-------- SUPPLIED PASSAGE --------

Practice shows that prohibition of abortion does not necessarily lead to an increase in the birth rate, but it definitely increases the mortality rate of women. Therefore to call these legal initiatives aiming to ban abortions “initiatives aimed at improving demographic situation” is wrong, as the number of illegal abortions, hazardous to women’s health, will increase, as well as the number of children abandoned after birth. One should also pay close attention to pressure from the state and society, experienced by women who choose to have an abortion.

Abortions are certainly not beneficial for women’s health, but efforts should be made to reduce the number of abortions through sex education and support for access to modern contraceptives. However, the number of programs aimed at helping women with family planning is only reduced in recent years, and in some instances even prohibited.

But precisely because we are talking about women’s health, women should be given the right to decide whether to have an abortion or not. Unfortunately, many women, especially those from disadvantaged groups or women living in traditional communities, are often completely deprived of access to sex education and have to resort to abortion for them is the only method of birth control.

Meanwhile, various Russian government agencies increasingly support propaganda for banning abortion. For example, in Samara a campaign “Mommy! What is a birthday?” was carried out recently, which borrowed its rhetoric from the notoriously aggressive pro-life campaigners in other countries. Campaign included a one-day refusal of doctors to perform any abortions.

-------- STORED DATA --------

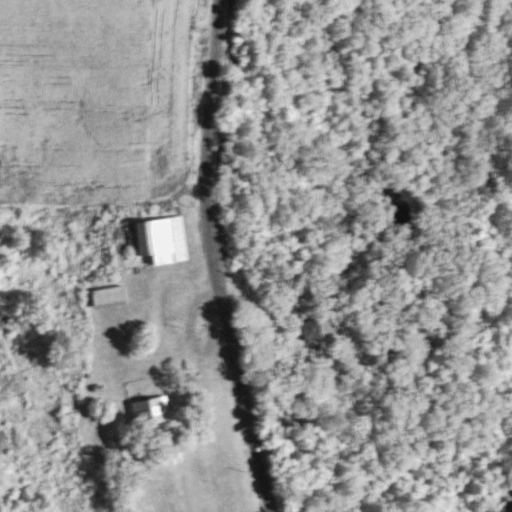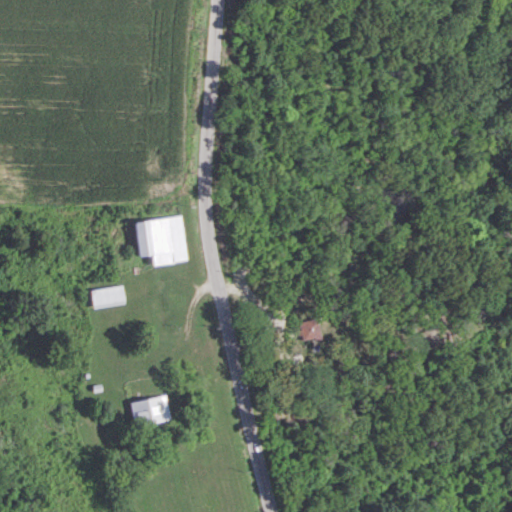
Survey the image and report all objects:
crop: (93, 106)
building: (159, 240)
road: (210, 259)
building: (104, 297)
building: (148, 411)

--------

TASK STATEMENT — List every outcome that the text on abortion bans says will increase when abortion is prohibited.

ANSWER —
- the mortality rate of women
- the number of illegal abortions, hazardous to women's health
- the number of children abandoned after birth